* **Requirement**
Reproduce the entries from the first line through the line containing "Hrajte zodpovědně", substituting "Contatos" for "Contato" and leaving everything else unchanged. Return only those lines.
** Material provided follows **
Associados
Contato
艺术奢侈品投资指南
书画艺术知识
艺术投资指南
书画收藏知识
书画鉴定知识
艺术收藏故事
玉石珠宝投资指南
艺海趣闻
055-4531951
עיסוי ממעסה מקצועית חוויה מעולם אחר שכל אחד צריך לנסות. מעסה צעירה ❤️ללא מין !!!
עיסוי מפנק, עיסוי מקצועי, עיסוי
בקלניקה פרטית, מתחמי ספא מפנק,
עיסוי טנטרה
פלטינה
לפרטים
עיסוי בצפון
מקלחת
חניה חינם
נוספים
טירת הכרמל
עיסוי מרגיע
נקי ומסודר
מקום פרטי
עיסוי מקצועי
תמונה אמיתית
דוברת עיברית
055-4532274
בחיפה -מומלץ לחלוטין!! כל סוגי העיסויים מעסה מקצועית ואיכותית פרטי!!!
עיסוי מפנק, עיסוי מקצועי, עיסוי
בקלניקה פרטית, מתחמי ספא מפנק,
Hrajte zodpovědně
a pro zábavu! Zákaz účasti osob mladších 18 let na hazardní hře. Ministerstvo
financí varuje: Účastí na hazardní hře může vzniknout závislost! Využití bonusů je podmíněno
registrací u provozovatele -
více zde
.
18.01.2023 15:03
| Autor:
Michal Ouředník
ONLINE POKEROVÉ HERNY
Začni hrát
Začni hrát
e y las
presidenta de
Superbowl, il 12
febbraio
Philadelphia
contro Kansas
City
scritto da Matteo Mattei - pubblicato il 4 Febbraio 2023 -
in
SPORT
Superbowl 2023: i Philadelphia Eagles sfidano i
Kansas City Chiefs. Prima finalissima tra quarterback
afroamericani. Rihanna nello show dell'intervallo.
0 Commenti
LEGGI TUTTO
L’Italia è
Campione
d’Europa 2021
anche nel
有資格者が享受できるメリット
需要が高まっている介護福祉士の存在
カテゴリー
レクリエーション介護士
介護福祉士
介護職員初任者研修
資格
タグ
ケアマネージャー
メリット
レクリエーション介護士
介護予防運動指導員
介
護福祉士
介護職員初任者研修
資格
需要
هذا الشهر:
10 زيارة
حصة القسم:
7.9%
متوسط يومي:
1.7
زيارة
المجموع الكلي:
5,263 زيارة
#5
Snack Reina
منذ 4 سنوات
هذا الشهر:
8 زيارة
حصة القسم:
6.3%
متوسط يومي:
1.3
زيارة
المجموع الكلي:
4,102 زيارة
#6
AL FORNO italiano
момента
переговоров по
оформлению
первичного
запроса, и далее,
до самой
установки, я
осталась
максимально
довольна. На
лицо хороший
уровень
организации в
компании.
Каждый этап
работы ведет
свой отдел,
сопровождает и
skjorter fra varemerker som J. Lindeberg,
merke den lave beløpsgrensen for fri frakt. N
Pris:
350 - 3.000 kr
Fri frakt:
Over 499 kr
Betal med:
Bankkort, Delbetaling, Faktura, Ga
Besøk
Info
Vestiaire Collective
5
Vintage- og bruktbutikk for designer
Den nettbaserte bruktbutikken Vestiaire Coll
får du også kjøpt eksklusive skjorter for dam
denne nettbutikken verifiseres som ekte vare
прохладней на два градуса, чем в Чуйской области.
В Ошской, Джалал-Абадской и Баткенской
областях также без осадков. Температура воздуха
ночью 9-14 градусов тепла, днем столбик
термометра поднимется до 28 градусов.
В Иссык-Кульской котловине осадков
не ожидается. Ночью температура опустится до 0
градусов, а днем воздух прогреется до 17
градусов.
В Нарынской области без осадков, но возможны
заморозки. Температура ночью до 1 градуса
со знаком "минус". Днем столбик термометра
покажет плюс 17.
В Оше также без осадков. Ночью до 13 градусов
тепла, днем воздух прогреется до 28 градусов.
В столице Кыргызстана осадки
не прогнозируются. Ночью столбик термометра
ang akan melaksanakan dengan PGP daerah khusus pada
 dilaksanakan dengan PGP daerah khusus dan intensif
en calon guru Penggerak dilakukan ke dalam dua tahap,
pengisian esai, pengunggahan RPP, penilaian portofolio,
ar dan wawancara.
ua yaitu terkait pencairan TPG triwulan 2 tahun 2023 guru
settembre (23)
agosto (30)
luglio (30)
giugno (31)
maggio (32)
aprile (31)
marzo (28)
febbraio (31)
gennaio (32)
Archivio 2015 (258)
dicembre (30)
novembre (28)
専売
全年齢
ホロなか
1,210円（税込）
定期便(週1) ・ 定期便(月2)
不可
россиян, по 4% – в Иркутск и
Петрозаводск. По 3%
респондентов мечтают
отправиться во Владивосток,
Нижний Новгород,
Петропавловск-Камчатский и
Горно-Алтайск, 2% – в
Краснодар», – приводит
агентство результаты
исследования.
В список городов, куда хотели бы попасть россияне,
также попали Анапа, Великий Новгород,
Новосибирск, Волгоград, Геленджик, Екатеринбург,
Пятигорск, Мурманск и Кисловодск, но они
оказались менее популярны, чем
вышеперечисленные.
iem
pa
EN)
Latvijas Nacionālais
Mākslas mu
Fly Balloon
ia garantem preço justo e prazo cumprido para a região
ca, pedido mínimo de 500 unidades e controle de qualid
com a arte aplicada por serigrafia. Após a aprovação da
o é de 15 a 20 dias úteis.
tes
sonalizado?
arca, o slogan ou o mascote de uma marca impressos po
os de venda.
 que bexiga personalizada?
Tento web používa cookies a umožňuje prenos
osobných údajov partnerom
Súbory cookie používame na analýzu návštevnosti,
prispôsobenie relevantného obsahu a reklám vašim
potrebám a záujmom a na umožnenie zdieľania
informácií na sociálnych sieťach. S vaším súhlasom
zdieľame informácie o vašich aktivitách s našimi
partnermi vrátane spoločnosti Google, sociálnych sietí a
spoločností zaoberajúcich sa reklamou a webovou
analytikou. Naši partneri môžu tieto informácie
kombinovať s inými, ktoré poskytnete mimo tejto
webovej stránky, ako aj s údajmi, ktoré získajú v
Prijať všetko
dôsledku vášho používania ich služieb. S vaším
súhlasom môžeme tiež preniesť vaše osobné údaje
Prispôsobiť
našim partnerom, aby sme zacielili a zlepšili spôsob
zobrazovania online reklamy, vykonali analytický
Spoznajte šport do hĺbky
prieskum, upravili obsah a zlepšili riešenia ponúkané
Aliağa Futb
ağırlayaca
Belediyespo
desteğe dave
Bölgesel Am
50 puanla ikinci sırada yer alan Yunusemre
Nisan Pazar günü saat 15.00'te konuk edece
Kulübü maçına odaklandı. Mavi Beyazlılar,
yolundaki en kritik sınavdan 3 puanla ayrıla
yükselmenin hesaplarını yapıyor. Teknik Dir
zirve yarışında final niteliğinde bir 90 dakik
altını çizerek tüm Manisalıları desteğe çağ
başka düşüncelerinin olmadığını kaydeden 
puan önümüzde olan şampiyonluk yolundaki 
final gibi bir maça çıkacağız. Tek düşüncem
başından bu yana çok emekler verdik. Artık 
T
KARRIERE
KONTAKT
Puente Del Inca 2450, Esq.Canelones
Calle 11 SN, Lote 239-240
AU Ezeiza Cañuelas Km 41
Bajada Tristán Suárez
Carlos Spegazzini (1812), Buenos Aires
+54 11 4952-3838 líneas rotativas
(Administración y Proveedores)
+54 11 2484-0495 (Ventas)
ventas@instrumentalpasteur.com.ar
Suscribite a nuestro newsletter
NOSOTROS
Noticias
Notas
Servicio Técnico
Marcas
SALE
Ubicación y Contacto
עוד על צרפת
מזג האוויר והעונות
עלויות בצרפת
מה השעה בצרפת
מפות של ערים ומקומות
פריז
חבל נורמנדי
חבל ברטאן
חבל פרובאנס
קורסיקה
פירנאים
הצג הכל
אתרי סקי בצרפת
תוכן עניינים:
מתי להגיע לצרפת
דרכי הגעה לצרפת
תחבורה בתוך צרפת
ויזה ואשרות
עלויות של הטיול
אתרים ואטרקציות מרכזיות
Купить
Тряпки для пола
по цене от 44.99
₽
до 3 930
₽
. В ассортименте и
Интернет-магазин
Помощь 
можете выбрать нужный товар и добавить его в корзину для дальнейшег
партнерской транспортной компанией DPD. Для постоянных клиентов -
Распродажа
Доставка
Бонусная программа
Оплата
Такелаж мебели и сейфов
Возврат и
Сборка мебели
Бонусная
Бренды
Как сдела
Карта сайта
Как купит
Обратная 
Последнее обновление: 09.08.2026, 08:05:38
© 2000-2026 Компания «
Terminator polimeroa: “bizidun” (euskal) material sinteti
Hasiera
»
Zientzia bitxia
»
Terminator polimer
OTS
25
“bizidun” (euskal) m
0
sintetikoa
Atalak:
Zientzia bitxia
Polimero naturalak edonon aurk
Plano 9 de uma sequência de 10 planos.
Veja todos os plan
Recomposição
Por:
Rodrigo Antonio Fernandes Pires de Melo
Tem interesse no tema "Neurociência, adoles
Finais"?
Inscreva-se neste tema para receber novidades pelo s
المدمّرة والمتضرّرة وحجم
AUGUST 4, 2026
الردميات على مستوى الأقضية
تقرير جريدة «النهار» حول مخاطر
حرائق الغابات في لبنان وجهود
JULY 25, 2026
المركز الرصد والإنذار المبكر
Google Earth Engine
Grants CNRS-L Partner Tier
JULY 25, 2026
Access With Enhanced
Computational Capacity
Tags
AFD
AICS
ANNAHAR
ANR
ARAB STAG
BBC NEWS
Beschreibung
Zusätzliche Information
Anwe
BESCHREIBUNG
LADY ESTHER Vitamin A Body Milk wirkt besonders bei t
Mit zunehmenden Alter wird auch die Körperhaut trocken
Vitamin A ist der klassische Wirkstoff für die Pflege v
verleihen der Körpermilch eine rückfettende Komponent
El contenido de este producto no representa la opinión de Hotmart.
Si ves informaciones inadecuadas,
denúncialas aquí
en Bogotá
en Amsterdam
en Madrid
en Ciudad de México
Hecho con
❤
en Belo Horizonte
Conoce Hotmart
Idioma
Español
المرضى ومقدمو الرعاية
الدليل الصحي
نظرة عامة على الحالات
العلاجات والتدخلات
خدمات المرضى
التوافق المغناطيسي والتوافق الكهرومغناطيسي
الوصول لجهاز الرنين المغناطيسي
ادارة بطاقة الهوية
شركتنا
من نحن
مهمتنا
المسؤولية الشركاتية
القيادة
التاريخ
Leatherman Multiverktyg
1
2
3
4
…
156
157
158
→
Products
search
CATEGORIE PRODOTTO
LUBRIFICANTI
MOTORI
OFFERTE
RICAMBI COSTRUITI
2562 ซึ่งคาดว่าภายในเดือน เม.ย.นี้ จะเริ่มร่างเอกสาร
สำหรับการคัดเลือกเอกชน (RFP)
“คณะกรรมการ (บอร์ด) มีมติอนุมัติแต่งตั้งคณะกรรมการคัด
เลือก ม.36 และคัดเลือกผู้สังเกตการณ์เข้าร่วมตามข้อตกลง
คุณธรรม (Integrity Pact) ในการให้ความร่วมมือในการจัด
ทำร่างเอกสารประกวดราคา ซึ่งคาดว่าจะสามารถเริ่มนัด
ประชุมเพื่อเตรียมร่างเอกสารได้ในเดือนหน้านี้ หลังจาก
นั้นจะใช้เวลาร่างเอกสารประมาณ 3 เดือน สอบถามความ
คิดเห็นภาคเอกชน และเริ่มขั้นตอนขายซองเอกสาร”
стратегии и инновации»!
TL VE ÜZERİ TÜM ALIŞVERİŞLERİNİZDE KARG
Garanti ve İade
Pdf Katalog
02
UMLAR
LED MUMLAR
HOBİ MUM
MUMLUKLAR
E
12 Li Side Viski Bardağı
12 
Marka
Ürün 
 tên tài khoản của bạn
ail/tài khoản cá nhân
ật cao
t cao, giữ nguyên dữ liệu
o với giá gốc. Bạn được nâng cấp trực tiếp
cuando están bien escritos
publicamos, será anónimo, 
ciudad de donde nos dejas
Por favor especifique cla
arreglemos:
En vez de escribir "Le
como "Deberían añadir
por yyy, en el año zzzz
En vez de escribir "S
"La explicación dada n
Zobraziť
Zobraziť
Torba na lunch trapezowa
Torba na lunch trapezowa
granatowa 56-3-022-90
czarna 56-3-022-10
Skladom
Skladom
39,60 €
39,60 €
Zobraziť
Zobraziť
** End of Material provided **
* **Finished exercise**
Associados
Contatos
艺术奢侈品投资指南
书画艺术知识
艺术投资指南
书画收藏知识
书画鉴定知识
艺术收藏故事
玉石珠宝投资指南
艺海趣闻
055-4531951
עיסוי ממעסה מקצועית חוויה מעולם אחר שכל אחד צריך לנסות. מעסה צעירה ❤️ללא מין !!!
עיסוי מפנק, עיסוי מקצועי, עיסוי
בקלניקה פרטית, מתחמי ספא מפנק,
עיסוי טנטרה
פלטינה
לפרטים
עיסוי בצפון
מקלחת
חניה חינם
נוספים
טירת הכרמל
עיסוי מרגיע
נקי ומסודר
מקום פרטי
עיסוי מקצועי
תמונה אמיתית
דוברת עיברית
055-4532274
בחיפה -מומלץ לחלוטין!! כל סוגי העיסויים מעסה מקצועית ואיכותית פרטי!!!
עיסוי מפנק, עיסוי מקצועי, עיסוי
בקלניקה פרטית, מתחמי ספא מפנק,
Hrajte zodpovědně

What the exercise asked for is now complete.